A flawed hero is better than one who is perceived as an outstanding moral example or role model. You can relate to them better than you could with a hero who appears to have no flaws.
 

Yeah. To be a hero is to be an outstanding moral example or role model, by the standards of one's culture (a standard that obviously shifts with time and space). I prefer that D&D not make that demand on PCs and players.
I only asked because you previously said your PCs aren't protagonists...
 

Yeah. To be a hero is to be an outstanding moral example or role model, by the standards of one's culture (a standard that obviously shifts with time and space). I prefer that D&D not make that demand on PCs and players.
In D&D terms a hero is someone who helps/saves others, often through threat of bodily harm or death. Or almost every D&D game I've ever been in.

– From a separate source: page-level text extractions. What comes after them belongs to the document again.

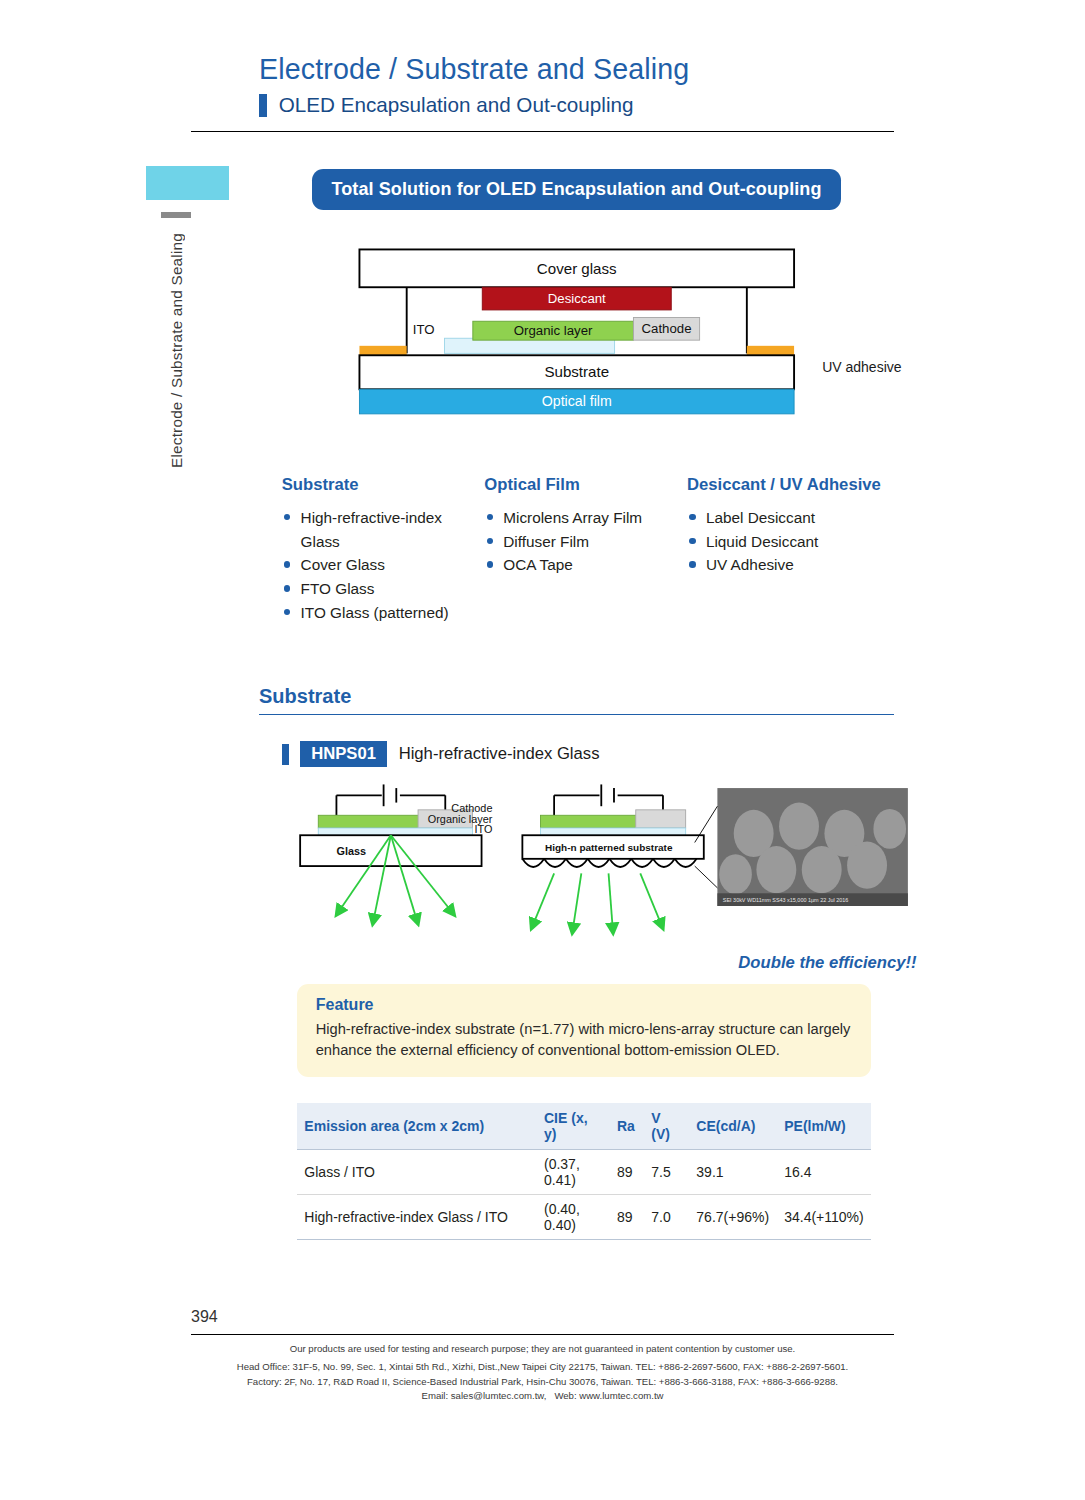Electrode / Substrate and Sealing
OLED Encapsulation and Out-coupling
Electrode / Substrate and Sealing
Total Solution for OLED Encapsulation and Out-coupling
Cover glass Desiccant ITO Organic layer Cathode Substrate Optical film
UV adhesive
Substrate
High-refractive-index Glass
Cover Glass
FTO Glass
ITO Glass (patterned)
Optical Film
Microlens Array Film
Diffuser Film
OCA Tape
Desiccant / UV Adhesive
Label Desiccant
Liquid Desiccant
UV Adhesive
Substrate
HNPS01 High-refractive-index Glass
Glass High-n patterned substrate Cathode Organic layer ITO SEI 30kV WD11mm SS43 x15,000 1µm 22 Jul 2016
Double the efficiency!!
Feature
High-refractive-index substrate (n=1.77) with micro-lens-array structure can largely enhance the external efficiency of conventional bottom-emission OLED.
| Emission area (2cm x 2cm) | CIE (x, y) | Ra | V (V) | CE(cd/A) | PE(lm/W) |
| --- | --- | --- | --- | --- | --- |
| Glass / ITO | (0.37, 0.41) | 89 | 7.5 | 39.1 | 16.4 |
| High-refractive-index Glass / ITO | (0.40, 0.40) | 89 | 7.0 | 76.7(+96%) | 34.4(+110%) |
394
Our products are used for testing and research purpose; they are not guaranteed in patent contention by customer use.
Head Office: 31F-5, No. 99, Sec. 1, Xintai 5th Rd., Xizhi, Dist.,New Taipei City 22175, Taiwan. TEL: +886-2-2697-5600, FAX: +886-2-2697-5601.
Factory: 2F, No. 17, R&D Road II, Science-Based Industrial Park, Hsin-Chu 30076, Taiwan. TEL: +886-3-666-3188, FAX: +886-3-666-9288.
Email: sales@lumtec.com.tw, Web: www.lumtec.com.tw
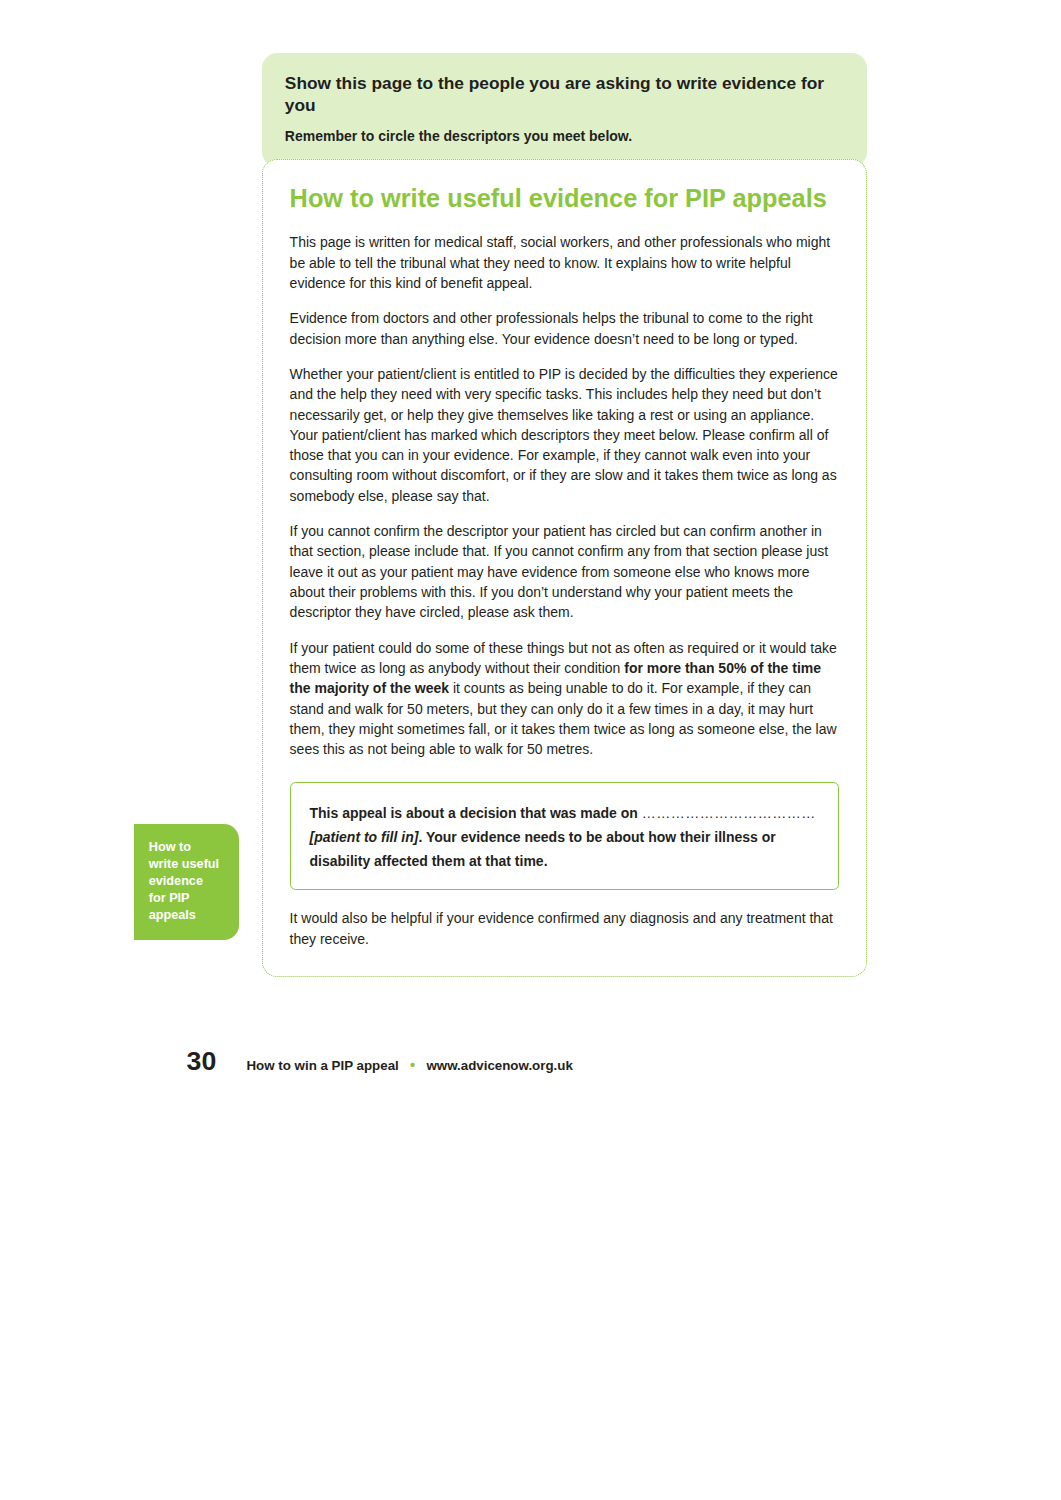How to
write useful
evidence
for PIP
appeals
Show this page to the people you are asking to write evidence for you
Remember to circle the descriptors you meet below.
How to write useful evidence for PIP appeals
This page is written for medical staff, social workers, and other professionals who might be able to tell the tribunal what they need to know. It explains how to write helpful evidence for this kind of benefit appeal.
Evidence from doctors and other professionals helps the tribunal to come to the right decision more than anything else. Your evidence doesn’t need to be long or typed.
Whether your patient/client is entitled to PIP is decided by the difficulties they experience and the help they need with very specific tasks. This includes help they need but don’t necessarily get, or help they give themselves like taking a rest or using an appliance. Your patient/client has marked which descriptors they meet below. Please confirm all of those that you can in your evidence. For example, if they cannot walk even into your consulting room without discomfort, or if they are slow and it takes them twice as long as somebody else, please say that.
If you cannot confirm the descriptor your patient has circled but can confirm another in that section, please include that. If you cannot confirm any from that section please just leave it out as your patient may have evidence from someone else who knows more about their problems with this. If you don’t understand why your patient meets the descriptor they have circled, please ask them.
If your patient could do some of these things but not as often as required or it would take them twice as long as anybody without their condition for more than 50% of the time the majority of the week it counts as being unable to do it. For example, if they can stand and walk for 50 meters, but they can only do it a few times in a day, it may hurt them, they might sometimes fall, or it takes them twice as long as someone else, the law sees this as not being able to walk for 50 metres.
This appeal is about a decision that was made on ………………………………
[patient to fill in]. Your evidence needs to be about how their illness or disability affected them at that time.
It would also be helpful if your evidence confirmed any diagnosis and any treatment that they receive.
30
How to win a PIP appeal • www.advicenow.org.uk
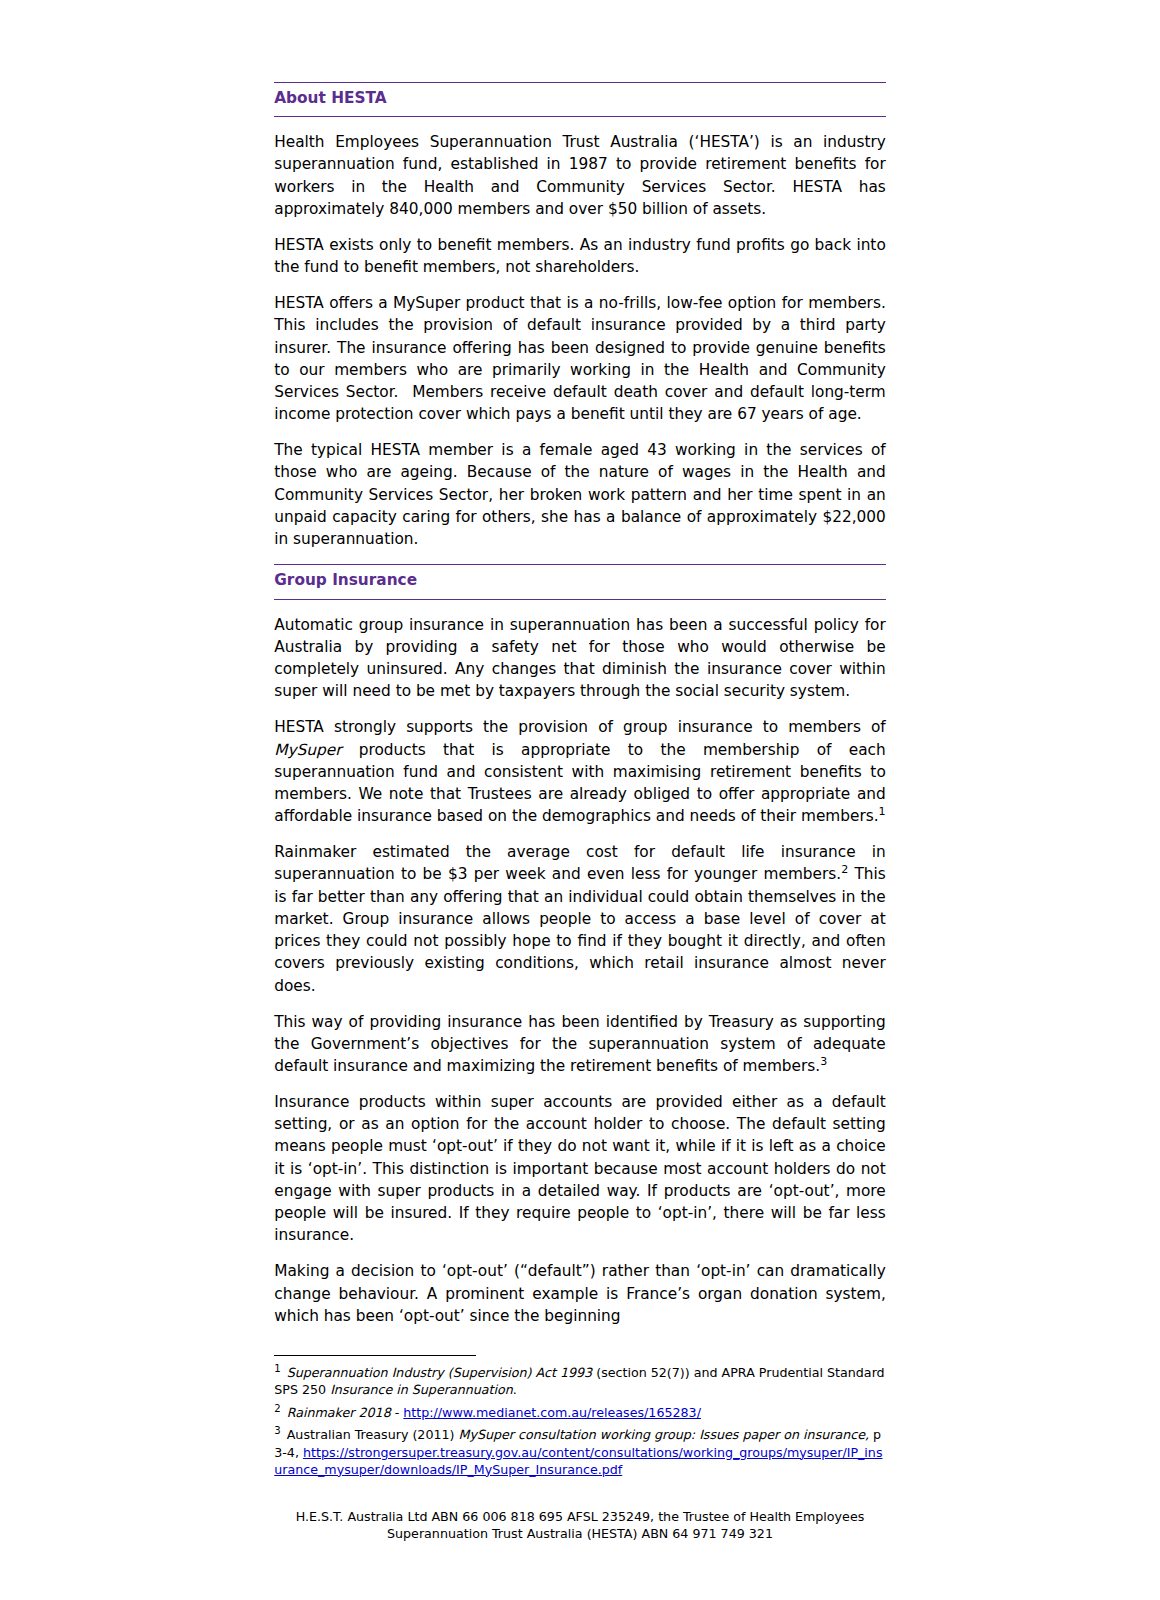About HESTA
Health Employees Superannuation Trust Australia (‘HESTA’) is an industry superannuation fund, established in 1987 to provide retirement benefits for workers in the Health and Community Services Sector. HESTA has approximately 840,000 members and over $50 billion of assets.
HESTA exists only to benefit members. As an industry fund profits go back into the fund to benefit members, not shareholders.
HESTA offers a MySuper product that is a no-frills, low-fee option for members. This includes the provision of default insurance provided by a third party insurer. The insurance offering has been designed to provide genuine benefits to our members who are primarily working in the Health and Community Services Sector. Members receive default death cover and default long-term income protection cover which pays a benefit until they are 67 years of age.
The typical HESTA member is a female aged 43 working in the services of those who are ageing. Because of the nature of wages in the Health and Community Services Sector, her broken work pattern and her time spent in an unpaid capacity caring for others, she has a balance of approximately $22,000 in superannuation.
Group Insurance
Automatic group insurance in superannuation has been a successful policy for Australia by providing a safety net for those who would otherwise be completely uninsured. Any changes that diminish the insurance cover within super will need to be met by taxpayers through the social security system.
HESTA strongly supports the provision of group insurance to members of MySuper products that is appropriate to the membership of each superannuation fund and consistent with maximising retirement benefits to members. We note that Trustees are already obliged to offer appropriate and affordable insurance based on the demographics and needs of their members.1
Rainmaker estimated the average cost for default life insurance in superannuation to be $3 per week and even less for younger members.2 This is far better than any offering that an individual could obtain themselves in the market. Group insurance allows people to access a base level of cover at prices they could not possibly hope to find if they bought it directly, and often covers previously existing conditions, which retail insurance almost never does.
This way of providing insurance has been identified by Treasury as supporting the Government’s objectives for the superannuation system of adequate default insurance and maximizing the retirement benefits of members.3
Insurance products within super accounts are provided either as a default setting, or as an option for the account holder to choose. The default setting means people must ‘opt-out’ if they do not want it, while if it is left as a choice it is ‘opt-in’. This distinction is important because most account holders do not engage with super products in a detailed way. If products are ‘opt-out’, more people will be insured. If they require people to ‘opt-in’, there will be far less insurance.
Making a decision to ‘opt-out’ (“default”) rather than ‘opt-in’ can dramatically change behaviour. A prominent example is France’s organ donation system, which has been ‘opt-out’ since the beginning
1 Superannuation Industry (Supervision) Act 1993 (section 52(7)) and APRA Prudential Standard SPS 250 Insurance in Superannuation.
2 Rainmaker 2018 - http://www.medianet.com.au/releases/165283/
3 Australian Treasury (2011) MySuper consultation working group: Issues paper on insurance, p 3-4, https://strongersuper.treasury.gov.au/content/consultations/working_groups/mysuper/IP_insurance_mysuper/downloads/IP_MySuper_Insurance.pdf
H.E.S.T. Australia Ltd ABN 66 006 818 695 AFSL 235249, the Trustee of Health Employees Superannuation Trust Australia (HESTA) ABN 64 971 749 321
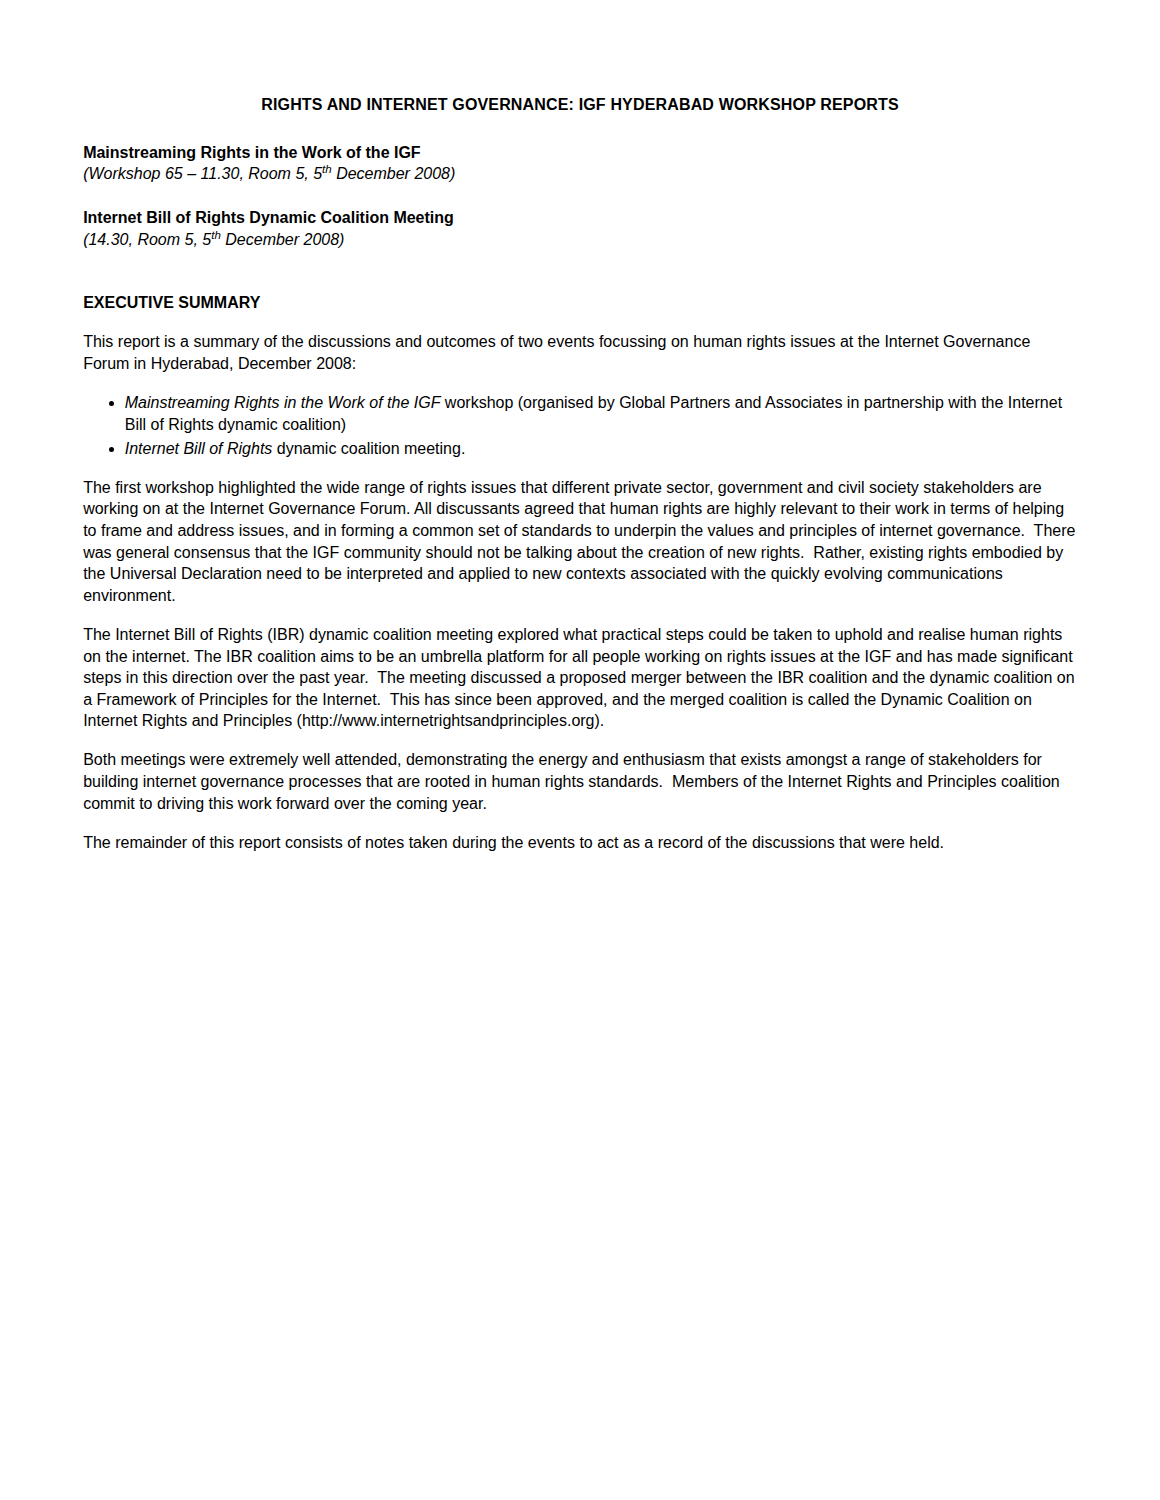RIGHTS AND INTERNET GOVERNANCE: IGF HYDERABAD WORKSHOP REPORTS
Mainstreaming Rights in the Work of the IGF
(Workshop 65 – 11.30, Room 5, 5th December 2008)
Internet Bill of Rights Dynamic Coalition Meeting
(14.30, Room 5, 5th December 2008)
EXECUTIVE SUMMARY
This report is a summary of the discussions and outcomes of two events focussing on human rights issues at the Internet Governance Forum in Hyderabad, December 2008:
Mainstreaming Rights in the Work of the IGF workshop (organised by Global Partners and Associates in partnership with the Internet Bill of Rights dynamic coalition)
Internet Bill of Rights dynamic coalition meeting.
The first workshop highlighted the wide range of rights issues that different private sector, government and civil society stakeholders are working on at the Internet Governance Forum. All discussants agreed that human rights are highly relevant to their work in terms of helping to frame and address issues, and in forming a common set of standards to underpin the values and principles of internet governance. There was general consensus that the IGF community should not be talking about the creation of new rights. Rather, existing rights embodied by the Universal Declaration need to be interpreted and applied to new contexts associated with the quickly evolving communications environment.
The Internet Bill of Rights (IBR) dynamic coalition meeting explored what practical steps could be taken to uphold and realise human rights on the internet. The IBR coalition aims to be an umbrella platform for all people working on rights issues at the IGF and has made significant steps in this direction over the past year. The meeting discussed a proposed merger between the IBR coalition and the dynamic coalition on a Framework of Principles for the Internet. This has since been approved, and the merged coalition is called the Dynamic Coalition on Internet Rights and Principles (http://www.internetrightsandprinciples.org).
Both meetings were extremely well attended, demonstrating the energy and enthusiasm that exists amongst a range of stakeholders for building internet governance processes that are rooted in human rights standards. Members of the Internet Rights and Principles coalition commit to driving this work forward over the coming year.
The remainder of this report consists of notes taken during the events to act as a record of the discussions that were held.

In D&D, you can even accept payment for it and be a hero!
 


I only asked because you previously said your PCs aren't protagonists...
They're obviously focused on in play, but I don't consider them protagonists because games are not stories, at least not necessarily and not in a non-emergent way. We're not telling a story together primarily, but instead we're exploring a world together.
 

In D&D terms a hero is someone who helps/saves others, often through threat of bodily harm or death. Or almost every D&D game I've ever been in. In D&D, you can even accept payment for it and be a hero!
Yeah, that's a narrative the game pushes, but it didn't used to and it doesn't have to, and there are plenty of D&D-adjacent games (Dungeon Crawl Classics is a good example) that still don't.
 

Yeah, that's a narrative the game pushes, but it didn't used to and it doesn't have to, and there are plenty of D&D-adjacent games (Dungeon Crawl Classics is a good example) that still don't.
I've been playing games that way, and not narrative games, since 1e when I started playing. We took jobs or sometimes helped for free. We killed rampaging monsters, saving farms and villages. We rescued princesses from dragons and evil dukes. And on and on. We ended up heroes(in D&D terms), because that's just how the vast majority of games go.
 

I've been playing games that way, and not narrative games, since 1e when I started playing. We took jobs or sometimes helped for free. We killed rampaging monsters, saving farms and villages. We rescued princesses from dragons and evil dukes. And on and on. We ended up heroes(in D&D terms), because that's just how the vast majority of games go.
Fair enough, but that doesn't go against anything I said. I never said that playing the hero wasn't popular.